WORK INSTRUCTION: Using the entries below, copy exactly each line from the line with "52: (112, 118, 9.93)" up to and including the line with "23: (231, 339, 11.61)", with every picture left out.

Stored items

+---+

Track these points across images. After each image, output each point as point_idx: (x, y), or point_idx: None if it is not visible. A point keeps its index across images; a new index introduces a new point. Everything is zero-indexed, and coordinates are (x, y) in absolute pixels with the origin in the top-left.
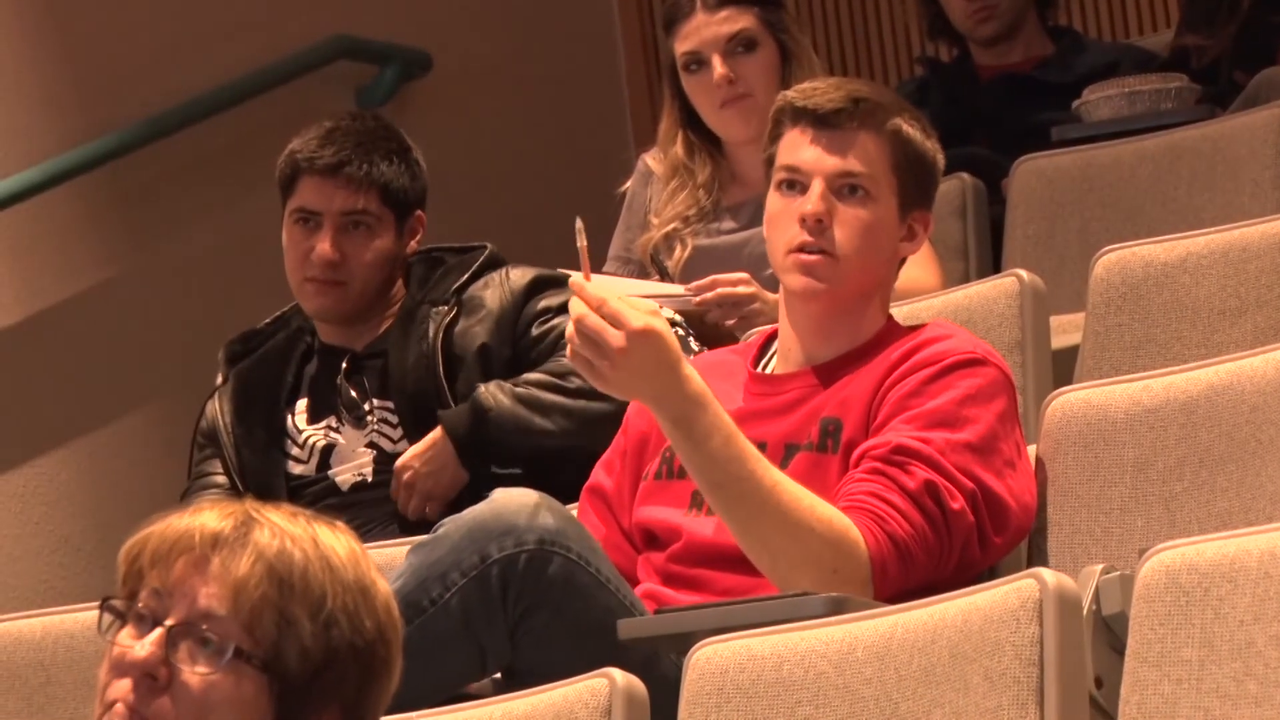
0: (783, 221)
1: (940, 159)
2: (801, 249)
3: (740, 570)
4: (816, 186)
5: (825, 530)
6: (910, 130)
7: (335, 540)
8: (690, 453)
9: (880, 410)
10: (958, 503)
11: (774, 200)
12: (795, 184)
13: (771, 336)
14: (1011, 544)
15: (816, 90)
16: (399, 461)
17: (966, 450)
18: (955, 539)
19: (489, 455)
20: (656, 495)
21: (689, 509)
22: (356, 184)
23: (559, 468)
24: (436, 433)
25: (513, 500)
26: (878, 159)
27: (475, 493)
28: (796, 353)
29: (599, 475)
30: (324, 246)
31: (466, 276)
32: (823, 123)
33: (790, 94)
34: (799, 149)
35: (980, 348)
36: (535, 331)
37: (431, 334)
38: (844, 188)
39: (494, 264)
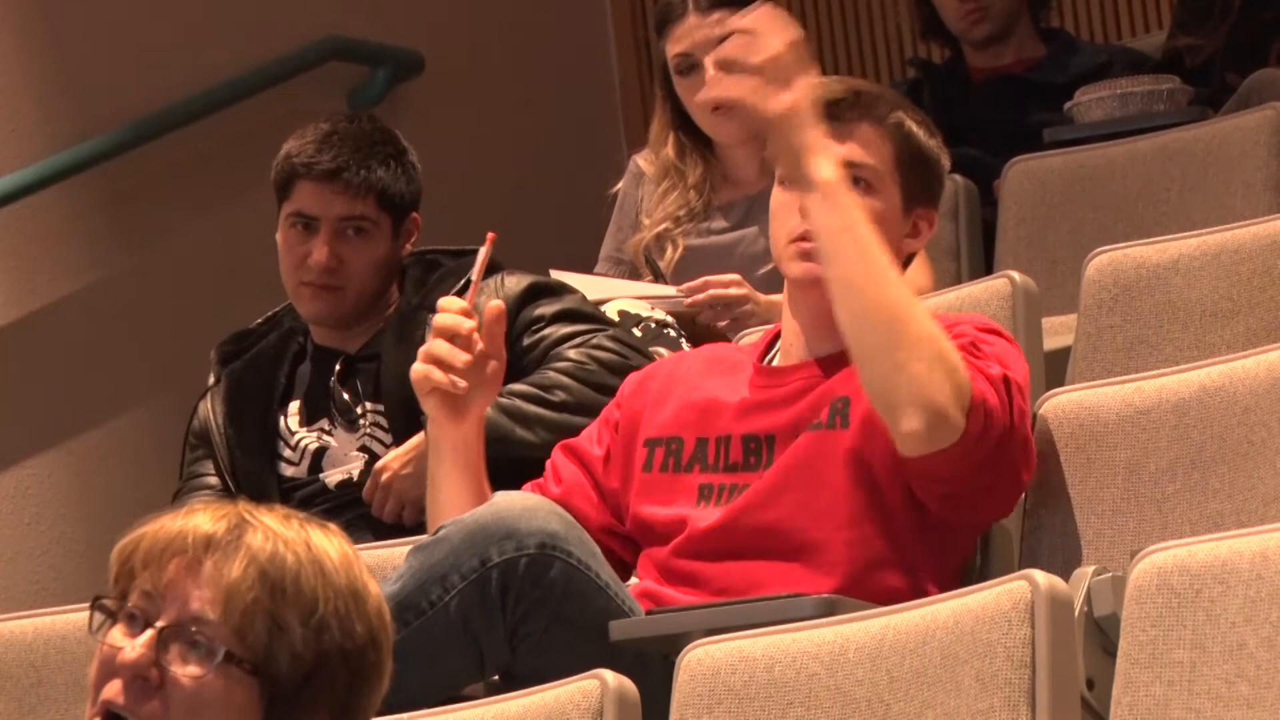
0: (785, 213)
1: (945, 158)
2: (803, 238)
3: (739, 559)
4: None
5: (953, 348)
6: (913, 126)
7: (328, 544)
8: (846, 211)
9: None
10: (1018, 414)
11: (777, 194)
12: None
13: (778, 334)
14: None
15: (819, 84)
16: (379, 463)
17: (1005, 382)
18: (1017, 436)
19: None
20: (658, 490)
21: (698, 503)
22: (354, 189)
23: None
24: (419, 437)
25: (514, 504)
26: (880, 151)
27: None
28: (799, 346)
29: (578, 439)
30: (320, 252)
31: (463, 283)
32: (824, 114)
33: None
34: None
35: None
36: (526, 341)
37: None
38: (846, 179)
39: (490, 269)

+---+

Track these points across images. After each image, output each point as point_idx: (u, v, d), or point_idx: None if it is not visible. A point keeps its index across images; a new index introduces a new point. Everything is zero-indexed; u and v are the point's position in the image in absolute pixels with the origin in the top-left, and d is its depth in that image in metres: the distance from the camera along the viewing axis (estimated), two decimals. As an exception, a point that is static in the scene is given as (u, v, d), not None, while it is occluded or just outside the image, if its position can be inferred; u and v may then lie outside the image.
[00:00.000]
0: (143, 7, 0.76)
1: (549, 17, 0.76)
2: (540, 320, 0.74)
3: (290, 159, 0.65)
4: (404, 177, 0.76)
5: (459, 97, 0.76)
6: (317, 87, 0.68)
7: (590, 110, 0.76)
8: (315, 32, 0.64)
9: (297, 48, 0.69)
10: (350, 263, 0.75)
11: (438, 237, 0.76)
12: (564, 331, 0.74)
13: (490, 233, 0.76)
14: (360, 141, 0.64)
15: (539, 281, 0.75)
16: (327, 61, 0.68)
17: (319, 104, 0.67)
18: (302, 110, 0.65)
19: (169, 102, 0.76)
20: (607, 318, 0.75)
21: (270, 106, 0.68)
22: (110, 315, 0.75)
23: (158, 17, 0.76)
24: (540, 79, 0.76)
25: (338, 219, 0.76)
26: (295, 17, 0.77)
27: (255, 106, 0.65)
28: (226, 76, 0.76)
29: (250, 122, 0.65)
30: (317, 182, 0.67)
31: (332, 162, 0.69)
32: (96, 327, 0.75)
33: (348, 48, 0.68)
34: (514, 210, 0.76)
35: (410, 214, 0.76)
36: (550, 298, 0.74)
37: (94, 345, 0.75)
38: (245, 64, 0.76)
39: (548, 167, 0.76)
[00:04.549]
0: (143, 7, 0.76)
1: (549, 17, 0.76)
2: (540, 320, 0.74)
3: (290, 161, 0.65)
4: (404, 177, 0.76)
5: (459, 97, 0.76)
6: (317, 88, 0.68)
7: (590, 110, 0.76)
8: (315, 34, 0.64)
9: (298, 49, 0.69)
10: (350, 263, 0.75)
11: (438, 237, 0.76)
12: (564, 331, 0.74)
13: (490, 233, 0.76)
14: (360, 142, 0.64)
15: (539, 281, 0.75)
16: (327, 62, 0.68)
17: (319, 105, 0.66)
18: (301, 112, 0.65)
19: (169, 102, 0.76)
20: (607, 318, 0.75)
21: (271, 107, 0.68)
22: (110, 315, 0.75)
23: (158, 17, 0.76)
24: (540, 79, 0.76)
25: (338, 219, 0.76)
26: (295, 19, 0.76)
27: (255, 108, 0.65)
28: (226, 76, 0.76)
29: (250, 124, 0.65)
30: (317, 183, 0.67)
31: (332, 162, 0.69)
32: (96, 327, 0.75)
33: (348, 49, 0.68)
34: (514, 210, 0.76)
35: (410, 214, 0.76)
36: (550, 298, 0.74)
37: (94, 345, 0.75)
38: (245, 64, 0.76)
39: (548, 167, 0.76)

+---+

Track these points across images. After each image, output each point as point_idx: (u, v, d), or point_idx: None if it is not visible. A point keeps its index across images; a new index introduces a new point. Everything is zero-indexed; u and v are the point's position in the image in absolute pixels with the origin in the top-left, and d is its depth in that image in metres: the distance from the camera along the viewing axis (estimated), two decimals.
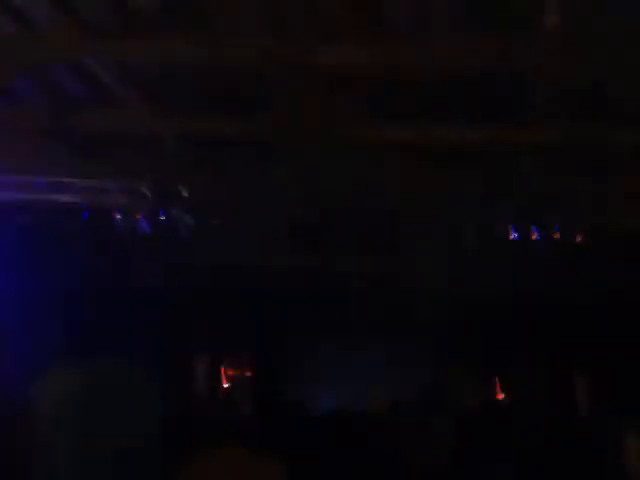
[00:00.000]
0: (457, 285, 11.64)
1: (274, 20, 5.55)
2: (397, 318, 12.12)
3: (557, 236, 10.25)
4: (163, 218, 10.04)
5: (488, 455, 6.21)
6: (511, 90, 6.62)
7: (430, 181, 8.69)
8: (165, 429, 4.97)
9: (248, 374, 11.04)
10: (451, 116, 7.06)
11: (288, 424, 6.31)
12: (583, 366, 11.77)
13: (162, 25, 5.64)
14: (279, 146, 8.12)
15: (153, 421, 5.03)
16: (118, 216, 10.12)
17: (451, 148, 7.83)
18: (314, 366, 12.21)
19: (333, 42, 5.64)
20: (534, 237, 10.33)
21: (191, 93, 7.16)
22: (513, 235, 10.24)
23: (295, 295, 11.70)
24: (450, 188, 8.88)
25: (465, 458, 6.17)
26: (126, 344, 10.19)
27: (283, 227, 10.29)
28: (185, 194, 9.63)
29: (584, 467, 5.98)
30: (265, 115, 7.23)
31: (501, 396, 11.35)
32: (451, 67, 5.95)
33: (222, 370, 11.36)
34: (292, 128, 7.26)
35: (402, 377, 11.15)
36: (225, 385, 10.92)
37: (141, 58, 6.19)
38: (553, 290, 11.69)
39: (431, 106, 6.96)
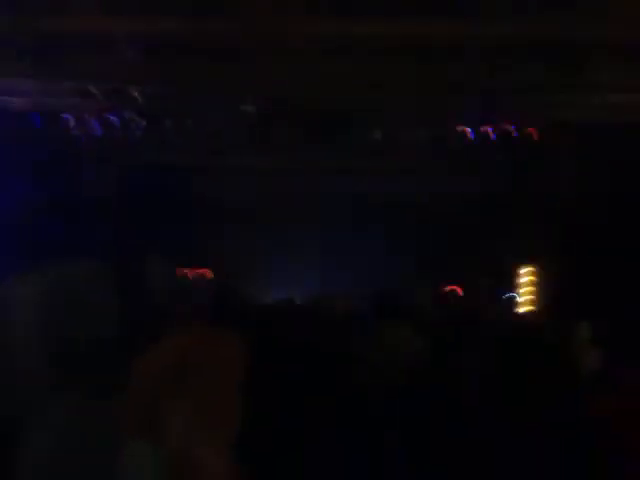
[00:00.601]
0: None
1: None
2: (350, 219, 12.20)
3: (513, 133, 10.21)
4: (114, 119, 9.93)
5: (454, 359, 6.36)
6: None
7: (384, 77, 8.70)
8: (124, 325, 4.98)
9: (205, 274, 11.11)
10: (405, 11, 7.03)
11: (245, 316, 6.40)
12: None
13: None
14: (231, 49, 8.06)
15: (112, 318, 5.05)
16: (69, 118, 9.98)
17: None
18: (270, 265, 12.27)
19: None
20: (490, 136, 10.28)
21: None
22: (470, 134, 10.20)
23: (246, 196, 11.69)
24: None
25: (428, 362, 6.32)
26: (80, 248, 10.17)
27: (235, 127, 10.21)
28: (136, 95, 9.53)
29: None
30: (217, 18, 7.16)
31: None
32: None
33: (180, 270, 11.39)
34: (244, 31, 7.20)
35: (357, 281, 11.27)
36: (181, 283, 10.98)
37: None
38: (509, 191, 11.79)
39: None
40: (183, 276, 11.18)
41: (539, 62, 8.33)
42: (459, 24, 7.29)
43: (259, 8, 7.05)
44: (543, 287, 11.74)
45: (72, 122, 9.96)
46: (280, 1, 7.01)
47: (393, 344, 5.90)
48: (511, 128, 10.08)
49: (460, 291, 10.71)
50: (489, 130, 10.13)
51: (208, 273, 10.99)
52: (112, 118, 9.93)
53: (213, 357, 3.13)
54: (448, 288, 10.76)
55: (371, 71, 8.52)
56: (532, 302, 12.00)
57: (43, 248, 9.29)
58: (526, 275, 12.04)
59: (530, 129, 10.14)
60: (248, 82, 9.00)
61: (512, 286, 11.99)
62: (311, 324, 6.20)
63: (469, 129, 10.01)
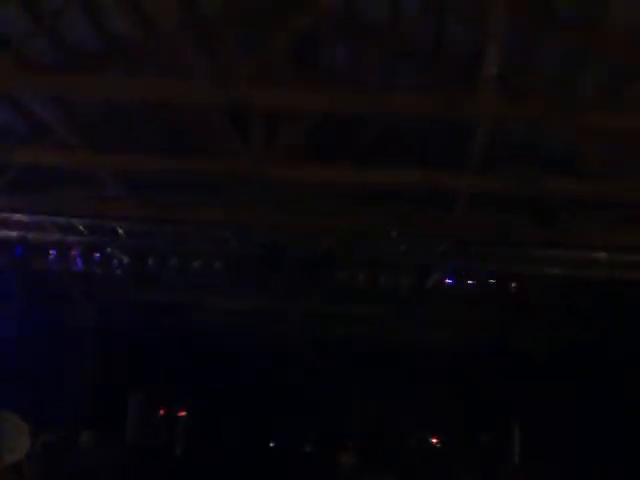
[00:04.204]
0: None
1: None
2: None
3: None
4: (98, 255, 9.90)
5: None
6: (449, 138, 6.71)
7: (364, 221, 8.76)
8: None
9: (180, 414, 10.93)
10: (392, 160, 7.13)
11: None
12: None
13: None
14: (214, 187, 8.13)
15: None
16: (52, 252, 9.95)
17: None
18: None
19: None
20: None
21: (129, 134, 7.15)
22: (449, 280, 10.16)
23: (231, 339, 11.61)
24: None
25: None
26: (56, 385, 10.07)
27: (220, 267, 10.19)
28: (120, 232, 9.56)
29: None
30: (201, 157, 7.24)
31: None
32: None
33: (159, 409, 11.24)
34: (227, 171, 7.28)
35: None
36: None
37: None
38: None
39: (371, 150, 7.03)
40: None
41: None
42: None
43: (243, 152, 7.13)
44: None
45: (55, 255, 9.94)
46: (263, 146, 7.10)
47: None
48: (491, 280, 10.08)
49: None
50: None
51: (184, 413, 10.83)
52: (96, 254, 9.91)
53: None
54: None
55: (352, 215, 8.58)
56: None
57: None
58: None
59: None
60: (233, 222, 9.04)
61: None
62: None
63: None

+---+

YOUR SOLUTION:
52: (112, 118, 9.93)
53: (213, 357, 3.13)
54: (448, 288, 10.76)
55: (371, 71, 8.52)
56: (532, 302, 12.00)
57: (43, 248, 9.29)
58: (526, 275, 12.04)
59: (530, 129, 10.14)
60: (248, 82, 9.00)
61: (512, 286, 11.99)
62: (311, 324, 6.20)
63: (469, 129, 10.01)
[00:04.204]
0: None
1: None
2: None
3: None
4: (98, 255, 9.90)
5: None
6: (449, 138, 6.71)
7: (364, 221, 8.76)
8: None
9: (180, 414, 10.93)
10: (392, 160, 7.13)
11: None
12: None
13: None
14: (214, 187, 8.13)
15: None
16: (52, 252, 9.95)
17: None
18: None
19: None
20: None
21: (129, 134, 7.15)
22: (449, 280, 10.16)
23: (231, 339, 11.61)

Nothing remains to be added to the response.